─── PAGE TEXT

Appellants’ Supplementary Factum

Appellants’ Supplementary Factum (opens as a PDF in your browser)

We filed a Supplementary Factum on May 27, 2020, that addresses two recent judgments by foreign courts that are relevant to questions raised by our appeal case.

The case known as Urgenda Foundation v. The State of the Netherlands, decided by the Hague Court of Appeal on October 9, 2018, and upheld by the Supreme Court of the Netherlands on January 13, 2020, is the first time any court in Europe or North America has issued a ruling on the imminence of the very serious impacts that will be caused by climate change based on a full trial and detailed assessment of the available scientific evidence.

The Dutch court sets out in detail the evidentiary basis of its ruling on that issue. The decision is founded on a series of scientific findings cited in the judgment, including a careful analysis of the atmospheric carbon concentration level, its past and current rate of increase, the significance of the 450 parts per million (ppm) level, and the irreversibility of accumulating levels of carbon dioxide in the atmosphere. The framework of evidentiary material presented in the Dutch case is almost identical to that which we presented in our case. The court concluded after its review of the evidence that climate change is “a real and imminent threat”:

As is evident from the above, the Court believes that it is appropriate to speak of a real threat of dangerous climate change, resulting in a serious risk that the current generation of citizens will be confronted with loss of life and/or loss of family life”. (emphasis added)

──────

• [GIVEN PROBLEM A]
Write out the passage of the factum page between "Appellants’ Supplementary Factum (opens" and "available scientific evidence.", inclusive.

─── ROWS

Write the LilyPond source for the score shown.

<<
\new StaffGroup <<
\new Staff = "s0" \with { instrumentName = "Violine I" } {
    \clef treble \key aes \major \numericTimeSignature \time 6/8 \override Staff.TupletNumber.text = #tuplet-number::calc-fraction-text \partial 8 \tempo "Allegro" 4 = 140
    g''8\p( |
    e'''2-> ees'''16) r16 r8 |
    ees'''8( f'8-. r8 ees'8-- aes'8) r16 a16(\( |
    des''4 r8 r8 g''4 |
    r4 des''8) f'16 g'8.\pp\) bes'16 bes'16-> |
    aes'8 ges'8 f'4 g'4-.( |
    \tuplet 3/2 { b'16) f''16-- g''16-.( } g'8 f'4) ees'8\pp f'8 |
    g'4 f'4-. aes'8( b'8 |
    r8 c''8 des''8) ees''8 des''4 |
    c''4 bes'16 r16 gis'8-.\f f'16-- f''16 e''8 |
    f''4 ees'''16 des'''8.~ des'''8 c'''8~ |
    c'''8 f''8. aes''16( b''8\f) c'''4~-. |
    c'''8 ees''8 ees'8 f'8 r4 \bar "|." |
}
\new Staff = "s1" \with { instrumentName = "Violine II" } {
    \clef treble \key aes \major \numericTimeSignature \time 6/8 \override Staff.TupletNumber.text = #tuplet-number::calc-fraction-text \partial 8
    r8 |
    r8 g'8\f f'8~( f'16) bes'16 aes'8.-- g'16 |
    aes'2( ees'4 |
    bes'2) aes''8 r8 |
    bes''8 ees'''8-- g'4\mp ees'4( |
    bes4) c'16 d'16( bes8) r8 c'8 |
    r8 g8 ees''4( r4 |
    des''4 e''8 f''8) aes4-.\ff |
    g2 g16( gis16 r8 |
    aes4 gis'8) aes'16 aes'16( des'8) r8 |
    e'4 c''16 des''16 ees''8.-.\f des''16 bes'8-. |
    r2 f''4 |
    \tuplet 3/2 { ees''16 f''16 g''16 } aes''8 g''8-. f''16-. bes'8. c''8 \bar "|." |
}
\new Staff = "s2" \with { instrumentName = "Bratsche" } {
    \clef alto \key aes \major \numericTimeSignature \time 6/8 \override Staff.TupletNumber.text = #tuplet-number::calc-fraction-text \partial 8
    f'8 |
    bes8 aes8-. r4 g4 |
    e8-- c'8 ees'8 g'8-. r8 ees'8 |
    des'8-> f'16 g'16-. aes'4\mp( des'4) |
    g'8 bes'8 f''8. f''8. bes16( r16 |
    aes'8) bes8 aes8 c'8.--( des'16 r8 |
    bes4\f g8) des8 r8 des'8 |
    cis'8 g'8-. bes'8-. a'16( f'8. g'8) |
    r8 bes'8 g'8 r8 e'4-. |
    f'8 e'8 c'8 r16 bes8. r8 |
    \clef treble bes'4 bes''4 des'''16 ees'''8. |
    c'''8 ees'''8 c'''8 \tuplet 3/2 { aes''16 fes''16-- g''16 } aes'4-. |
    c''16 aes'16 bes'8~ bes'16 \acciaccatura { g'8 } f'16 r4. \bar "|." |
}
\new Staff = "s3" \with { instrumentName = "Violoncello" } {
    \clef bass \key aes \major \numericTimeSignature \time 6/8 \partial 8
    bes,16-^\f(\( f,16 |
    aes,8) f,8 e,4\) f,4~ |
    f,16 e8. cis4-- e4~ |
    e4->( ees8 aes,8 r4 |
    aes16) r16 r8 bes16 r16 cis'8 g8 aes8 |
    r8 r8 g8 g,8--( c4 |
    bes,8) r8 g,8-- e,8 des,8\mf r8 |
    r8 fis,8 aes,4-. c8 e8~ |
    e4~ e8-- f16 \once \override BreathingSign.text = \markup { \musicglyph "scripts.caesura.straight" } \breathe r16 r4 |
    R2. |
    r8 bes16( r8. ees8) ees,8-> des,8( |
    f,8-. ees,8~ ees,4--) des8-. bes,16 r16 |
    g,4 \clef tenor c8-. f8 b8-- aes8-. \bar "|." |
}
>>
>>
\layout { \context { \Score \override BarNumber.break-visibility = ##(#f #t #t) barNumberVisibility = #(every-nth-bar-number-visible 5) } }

──────

• [GIVEN PROBLEM B]
List every line in the records that contains the string "tuplet".

• [EXPECTED OUTPUT A]
Appellants’ Supplementary Factum (opens as a PDF in your browser)

We filed a Supplementary Factum on May 27, 2020, that addresses two recent judgments by foreign courts that are relevant to questions raised by our appeal case.

The case known as Urgenda Foundation v. The State of the Netherlands, decided by the Hague Court of Appeal on October 9, 2018, and upheld by the Supreme Court of the Netherlands on January 13, 2020, is the first time any court in Europe or North America has issued a ruling on the imminence of the very serious impacts that will be caused by climate change based on a full trial and detailed assessment of the available scientific evidence.

• [EXPECTED OUTPUT B]
    \clef treble \key aes \major \numericTimeSignature \time 6/8 \override Staff.TupletNumber.text = #tuplet-number::calc-fraction-text \partial 8 \tempo "Allegro" 4 = 140
    \tuplet 3/2 { b'16) f''16-- g''16-.( } g'8 f'4) ees'8\pp f'8 |
    \clef treble \key aes \major \numericTimeSignature \time 6/8 \override Staff.TupletNumber.text = #tuplet-number::calc-fraction-text \partial 8
    \tuplet 3/2 { ees''16 f''16 g''16 } aes''8 g''8-. f''16-. bes'8. c''8 \bar "|." |
    \clef alto \key aes \major \numericTimeSignature \time 6/8 \override Staff.TupletNumber.text = #tuplet-number::calc-fraction-text \partial 8
    c'''8 ees'''8 c'''8 \tuplet 3/2 { aes''16 fes''16-- g''16 } aes'4-. |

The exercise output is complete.